I have an 04 and recently it just started dumping coolant. It will dumb any coolant I put in it each time I drive it. I checked the radiator and there doesn't seem to be any cracks. Checked the oil no coolant in there so head gasket is still good. The main leakage seems to be coming from the passenger side of the car near the lower back portion of the radiator. Like I said couldn't locate any cracks in the radiator is there something I am over looking here?


----------



## HP11 (Apr 11, 2009)

How is your thermostat? One that sticks closed will cause that.


----------



## Demonicles (Dec 15, 2011)

It will cause it to blow all the coolant like that and try to overheat?


----------



## ZEIKE524 (Dec 28, 2010)

Very likely. Like HP said if its stuck closed very possible that it is that simple


----------



## Demonicles (Dec 15, 2011)

Lets hope its that simple. Not in the mood to replace my radiator. =/


----------



## Rukee (Feb 8, 2007)

If that was the case, wouldn't it be dumping out the fill tank? Not the radiator area?


----------



## Demonicles (Dec 15, 2011)

Its not dumping anywhere near the fill tank.


----------



## HP11 (Apr 11, 2009)

Not familiar with 04s. Where does the overflow hose from the surge tank exit? Is the leak anywhere near there?


----------



## Demonicles (Dec 15, 2011)

double checking post back in a minute


----------



## Demonicles (Dec 15, 2011)

ok so the leak is not coming from the overflow hose from the surge. The largest accumulation of coolant I can see is passenger side below the battery and tstat housing.


----------



## Demonicles (Dec 15, 2011)

Found it. It is my radiator....FML


----------



## HP11 (Apr 11, 2009)

One of the plastic tanks?


----------



## jpalamar (Jul 22, 2008)

My guess is either one of the side tanks cracked or the seal where they crimp on went bad. Thats exactly where mine failed as well.

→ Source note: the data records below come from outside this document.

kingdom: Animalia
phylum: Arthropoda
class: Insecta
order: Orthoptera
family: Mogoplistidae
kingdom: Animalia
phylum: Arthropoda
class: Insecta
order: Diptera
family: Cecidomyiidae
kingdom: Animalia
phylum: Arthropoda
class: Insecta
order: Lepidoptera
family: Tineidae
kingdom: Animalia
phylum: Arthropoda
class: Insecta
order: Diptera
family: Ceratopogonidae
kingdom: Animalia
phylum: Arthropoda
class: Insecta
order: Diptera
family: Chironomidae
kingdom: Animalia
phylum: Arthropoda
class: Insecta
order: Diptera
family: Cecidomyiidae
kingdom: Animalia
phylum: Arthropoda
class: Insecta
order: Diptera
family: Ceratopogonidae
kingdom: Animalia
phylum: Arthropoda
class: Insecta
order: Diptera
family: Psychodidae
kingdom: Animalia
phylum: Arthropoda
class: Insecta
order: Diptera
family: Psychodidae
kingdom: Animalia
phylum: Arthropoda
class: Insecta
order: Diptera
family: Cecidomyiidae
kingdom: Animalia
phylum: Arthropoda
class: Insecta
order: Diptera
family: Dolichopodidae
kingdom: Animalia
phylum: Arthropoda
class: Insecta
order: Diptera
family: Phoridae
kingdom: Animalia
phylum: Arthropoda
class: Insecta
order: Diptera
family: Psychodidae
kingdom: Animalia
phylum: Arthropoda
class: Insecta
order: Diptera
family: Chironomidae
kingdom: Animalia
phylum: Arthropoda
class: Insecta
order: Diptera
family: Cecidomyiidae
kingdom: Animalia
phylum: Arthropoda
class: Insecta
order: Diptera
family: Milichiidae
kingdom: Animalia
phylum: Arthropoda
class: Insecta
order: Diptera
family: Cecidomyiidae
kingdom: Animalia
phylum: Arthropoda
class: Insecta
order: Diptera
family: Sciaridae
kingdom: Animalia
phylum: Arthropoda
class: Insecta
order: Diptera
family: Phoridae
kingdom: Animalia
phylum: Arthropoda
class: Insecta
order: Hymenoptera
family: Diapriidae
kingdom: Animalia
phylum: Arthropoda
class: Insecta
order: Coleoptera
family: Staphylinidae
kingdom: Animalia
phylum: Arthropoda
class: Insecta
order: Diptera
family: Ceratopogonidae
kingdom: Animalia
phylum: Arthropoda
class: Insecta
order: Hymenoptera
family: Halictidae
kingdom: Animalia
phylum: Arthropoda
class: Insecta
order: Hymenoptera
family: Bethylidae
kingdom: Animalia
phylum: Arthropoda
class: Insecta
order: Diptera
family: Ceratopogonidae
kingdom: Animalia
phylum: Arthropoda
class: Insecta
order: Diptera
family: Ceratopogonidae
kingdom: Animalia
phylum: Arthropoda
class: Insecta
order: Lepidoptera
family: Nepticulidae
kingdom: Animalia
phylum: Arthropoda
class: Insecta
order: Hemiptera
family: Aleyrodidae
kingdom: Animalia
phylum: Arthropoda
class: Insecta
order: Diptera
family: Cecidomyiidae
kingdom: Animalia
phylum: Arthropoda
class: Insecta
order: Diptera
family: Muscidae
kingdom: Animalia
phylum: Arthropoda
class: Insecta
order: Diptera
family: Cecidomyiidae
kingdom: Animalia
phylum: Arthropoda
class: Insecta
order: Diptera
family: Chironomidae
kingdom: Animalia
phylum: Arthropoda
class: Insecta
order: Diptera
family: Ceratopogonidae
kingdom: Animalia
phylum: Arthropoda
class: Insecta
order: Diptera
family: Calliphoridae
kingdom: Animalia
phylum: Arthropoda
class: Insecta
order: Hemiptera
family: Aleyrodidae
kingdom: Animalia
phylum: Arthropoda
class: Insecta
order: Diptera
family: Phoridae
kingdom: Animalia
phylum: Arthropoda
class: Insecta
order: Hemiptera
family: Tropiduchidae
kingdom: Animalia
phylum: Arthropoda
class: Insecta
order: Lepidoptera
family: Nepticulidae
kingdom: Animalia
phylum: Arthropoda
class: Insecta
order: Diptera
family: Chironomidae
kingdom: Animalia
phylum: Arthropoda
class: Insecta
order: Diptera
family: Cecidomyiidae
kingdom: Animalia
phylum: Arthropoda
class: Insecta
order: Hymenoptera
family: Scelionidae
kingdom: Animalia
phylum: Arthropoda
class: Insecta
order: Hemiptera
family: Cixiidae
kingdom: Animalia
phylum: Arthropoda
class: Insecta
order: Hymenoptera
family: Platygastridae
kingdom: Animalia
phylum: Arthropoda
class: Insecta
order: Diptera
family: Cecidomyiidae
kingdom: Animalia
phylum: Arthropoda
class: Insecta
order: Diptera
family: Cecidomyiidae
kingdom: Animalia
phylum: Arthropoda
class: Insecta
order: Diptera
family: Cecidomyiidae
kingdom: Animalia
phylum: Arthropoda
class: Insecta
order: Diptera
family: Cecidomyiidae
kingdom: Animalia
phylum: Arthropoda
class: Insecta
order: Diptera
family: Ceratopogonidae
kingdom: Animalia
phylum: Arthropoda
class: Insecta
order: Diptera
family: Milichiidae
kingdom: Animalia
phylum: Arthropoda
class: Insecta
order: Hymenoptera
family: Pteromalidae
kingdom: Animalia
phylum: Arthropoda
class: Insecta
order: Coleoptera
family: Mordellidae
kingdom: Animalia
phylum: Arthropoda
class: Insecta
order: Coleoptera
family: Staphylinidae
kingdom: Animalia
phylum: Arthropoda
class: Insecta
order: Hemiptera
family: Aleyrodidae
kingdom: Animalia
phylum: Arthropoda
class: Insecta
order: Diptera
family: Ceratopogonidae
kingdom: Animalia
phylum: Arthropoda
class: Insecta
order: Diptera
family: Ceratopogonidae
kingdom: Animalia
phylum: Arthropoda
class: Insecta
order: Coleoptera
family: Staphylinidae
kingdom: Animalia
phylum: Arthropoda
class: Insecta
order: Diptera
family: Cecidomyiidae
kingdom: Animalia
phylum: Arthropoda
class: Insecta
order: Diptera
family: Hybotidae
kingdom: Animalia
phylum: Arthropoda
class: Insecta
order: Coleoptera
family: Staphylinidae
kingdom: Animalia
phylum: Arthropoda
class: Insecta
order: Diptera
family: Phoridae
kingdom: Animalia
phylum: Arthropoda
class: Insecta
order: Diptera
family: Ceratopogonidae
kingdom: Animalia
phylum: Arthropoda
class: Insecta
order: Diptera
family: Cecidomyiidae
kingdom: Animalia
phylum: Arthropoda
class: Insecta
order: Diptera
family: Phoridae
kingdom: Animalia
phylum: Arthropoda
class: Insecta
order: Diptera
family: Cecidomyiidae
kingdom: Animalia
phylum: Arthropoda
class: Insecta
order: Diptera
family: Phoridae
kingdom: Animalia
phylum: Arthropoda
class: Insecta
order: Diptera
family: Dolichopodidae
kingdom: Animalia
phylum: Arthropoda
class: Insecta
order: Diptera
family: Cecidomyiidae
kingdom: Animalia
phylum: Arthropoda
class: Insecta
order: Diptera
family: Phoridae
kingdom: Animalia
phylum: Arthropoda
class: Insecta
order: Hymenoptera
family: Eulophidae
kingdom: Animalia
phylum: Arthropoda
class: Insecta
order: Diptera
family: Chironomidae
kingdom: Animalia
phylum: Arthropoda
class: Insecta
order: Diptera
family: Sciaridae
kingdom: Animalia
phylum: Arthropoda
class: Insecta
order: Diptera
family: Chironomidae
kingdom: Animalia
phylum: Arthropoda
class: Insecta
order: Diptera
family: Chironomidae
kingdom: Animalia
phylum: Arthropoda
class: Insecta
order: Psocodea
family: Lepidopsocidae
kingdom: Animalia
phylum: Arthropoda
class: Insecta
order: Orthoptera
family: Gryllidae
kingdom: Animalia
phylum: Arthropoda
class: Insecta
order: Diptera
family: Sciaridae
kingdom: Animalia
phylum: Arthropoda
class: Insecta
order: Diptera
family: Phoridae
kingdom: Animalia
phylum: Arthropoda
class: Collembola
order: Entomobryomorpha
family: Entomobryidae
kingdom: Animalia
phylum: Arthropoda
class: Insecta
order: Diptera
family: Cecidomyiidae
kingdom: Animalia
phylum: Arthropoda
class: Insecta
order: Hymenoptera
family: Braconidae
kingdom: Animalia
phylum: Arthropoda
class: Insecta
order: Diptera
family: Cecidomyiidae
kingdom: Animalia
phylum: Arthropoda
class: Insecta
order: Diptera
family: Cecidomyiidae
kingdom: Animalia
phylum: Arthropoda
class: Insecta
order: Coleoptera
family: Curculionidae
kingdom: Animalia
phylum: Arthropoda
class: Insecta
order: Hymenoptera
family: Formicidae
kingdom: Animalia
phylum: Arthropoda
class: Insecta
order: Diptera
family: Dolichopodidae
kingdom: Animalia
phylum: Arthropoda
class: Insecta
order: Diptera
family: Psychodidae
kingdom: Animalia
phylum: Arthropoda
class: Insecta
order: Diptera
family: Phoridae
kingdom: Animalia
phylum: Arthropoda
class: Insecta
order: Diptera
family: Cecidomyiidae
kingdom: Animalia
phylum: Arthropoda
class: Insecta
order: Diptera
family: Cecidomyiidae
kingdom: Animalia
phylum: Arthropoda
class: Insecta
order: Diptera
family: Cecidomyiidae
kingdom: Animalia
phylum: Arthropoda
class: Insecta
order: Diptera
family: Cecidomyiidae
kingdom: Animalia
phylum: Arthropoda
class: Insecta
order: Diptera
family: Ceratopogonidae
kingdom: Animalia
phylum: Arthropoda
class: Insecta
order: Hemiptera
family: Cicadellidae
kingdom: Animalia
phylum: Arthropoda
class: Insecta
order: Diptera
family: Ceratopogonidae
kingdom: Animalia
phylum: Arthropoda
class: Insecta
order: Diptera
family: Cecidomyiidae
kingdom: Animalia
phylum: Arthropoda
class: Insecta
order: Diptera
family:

FYI, my car ran cooler after my Silla and an OEM temp t-stat replacement then it did with my OEM radiator. Figure that. Was kinda annoying in the winter but I would bet that my OEM replacement t-stat wasn't actually closing all the way. Just didn't car enough to check.


----------



## HP11 (Apr 11, 2009)

Unless you've already found a source, you probably won't do much better than this: Radiator Express ® - Product Display: RadiatorExpress.com


----------



## Demonicles (Dec 15, 2011)

OMG why does overnight have to cost an arm and a leg when you can manage to get it on an item?


----------



## Demonicles (Dec 15, 2011)

Well radiator is replaced and she is running smooth. Monitoring just in case for the next couple days but it looks like my first radiator install on my GTO has gone smoothly!


----------



## HP11 (Apr 11, 2009)

Which radiator did you end up getting?


----------



## Demonicles (Dec 15, 2011)

I ordered an oem replacement from 1800radiators.


----------



## svede1212 (Nov 1, 2005)

The overflow goes to the tank on the driver's side with the hose out of that going down somewhat below it. It's more than likely the plastic ends on the radiator. It seems to be fairly common to have them go as these cars are aging. You can get a direct drop-in replacement with life-time warranty for under $200 and it's maybe a 20-30 minute job.


----------



## HP11 (Apr 11, 2009)

He already did......


----------